Again, the appellant submits that the defence case on this count was not adequately put. The Judge said:
“... And then on count 2, he says if you look at all of this, isn't this simply Mr Scanlan negotiating a purchase; simply an agreement to purchase; no conspiracy in it at all – and he refers, of course, to the bank statements and so on. He says there is no evidence he had any money. Well I've discussed that with you ...”
We do not accept the appellant’s submission that neither the elements of a conspiracy nor the defence case was adequately covered in the summing up. Our earlier comments on the context in which the summing up must be placed, hold true also for the summary of the defence case on count 2. We consider also that the direction on conspiracy captures the essential elements of the offence and are adequate.
The appeal against conviction is dismissed.
The appeal against sentence
The appellant was sentenced to 8 years imprisonment on the first count and convicted and discharged on the remaining counts.

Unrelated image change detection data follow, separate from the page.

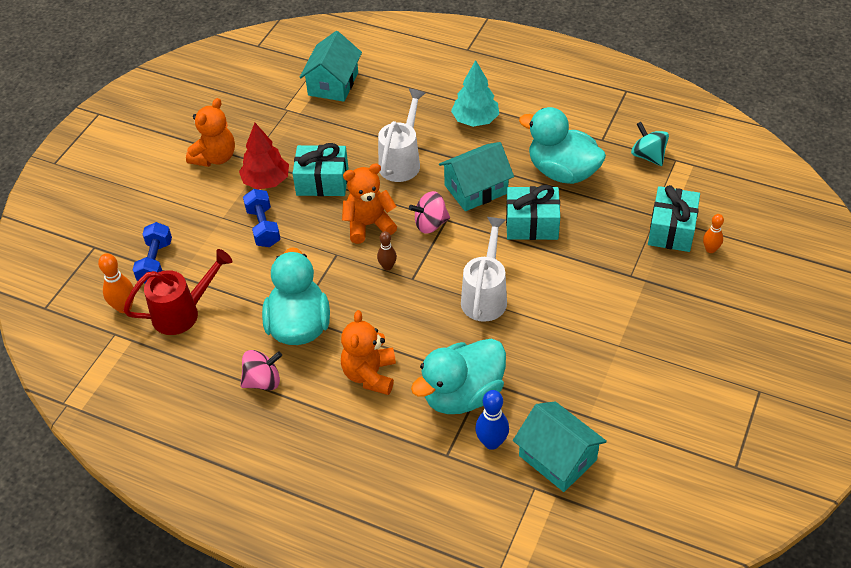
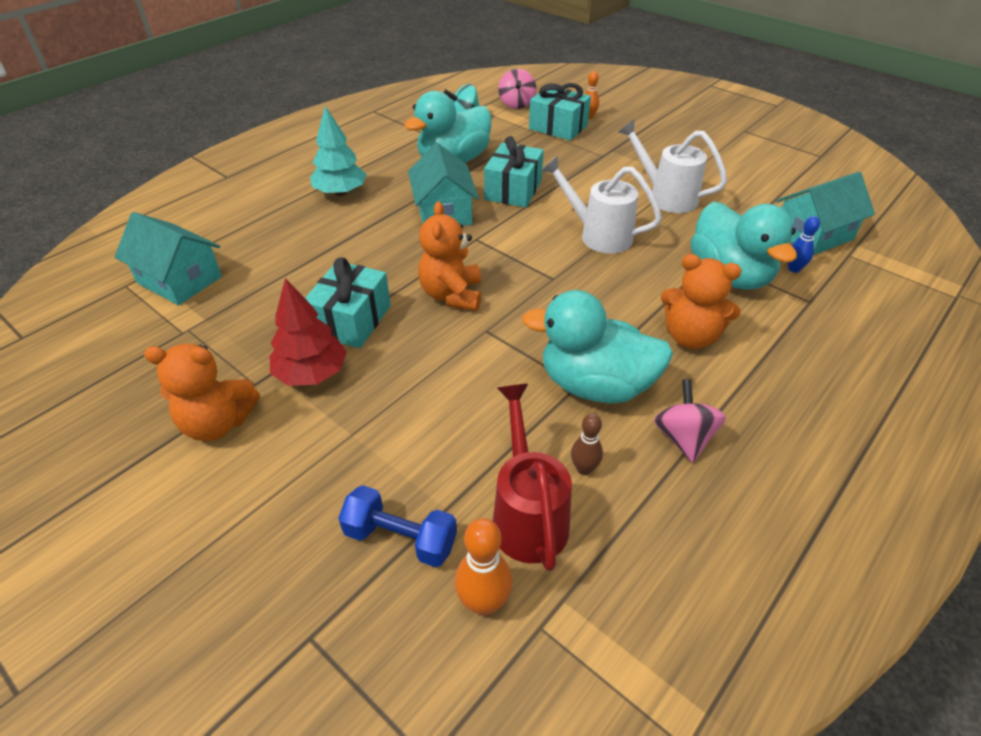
camera: 75 degrees left, 5 degrees down
orange teddy bear [186,98,235,167] -> orange teddy bear turned 135 degrees clockwise [144,344,260,441]
blue dumbbell [243,189,281,247] -> none
brown bowling pin [377,231,397,270] -> brown bowling pin moved to [571,413,603,475]
white watering can [378,89,425,182] -> white watering can moved to [618,119,727,213]
pink spinning top [409,191,450,234] -> pink spinning top moved to [498,69,537,109]
blue bowling pin [475,390,509,450] -> blue bowling pin [788,216,820,273], size x0.66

At sentence the trial Judge noted the authorities: R v Wallace and Christie CA [1999] 3 NZLR 159 and R v Van Lent CA 166/99 29 September 1999 that while he considered the offence to be a commercial activity, it is also apparent from his comments on sentence it was treated as an isolated one. The courier [N] had already been sentenced following an early guilty plea to 5 years imprisonment for importing and conspiring to supply “ecstasy”. He was also given a reduction in his sentence because of the considerable assistance afforded to the Police. From a starting point of 10 years imprisonment described by this Court on his appeal against sentence as at the upper limit but within the available range, the 5 year total sentence of imprisonment was reduced to 4 years.
There were no such mitigating features allowing the trial Judge to reduce the appellant’s sentence. Credit was given however, for the fact that although not a first offender he had no previous conviction history for drug offending. To have reached a sentence of 8 years imprisonment the Judge must have started at 9 or 10 years. We agree that this was within the range and that there is no significant disparity between the sentence imposed on the appellant and on [N].
The appeal against sentence is dismissed.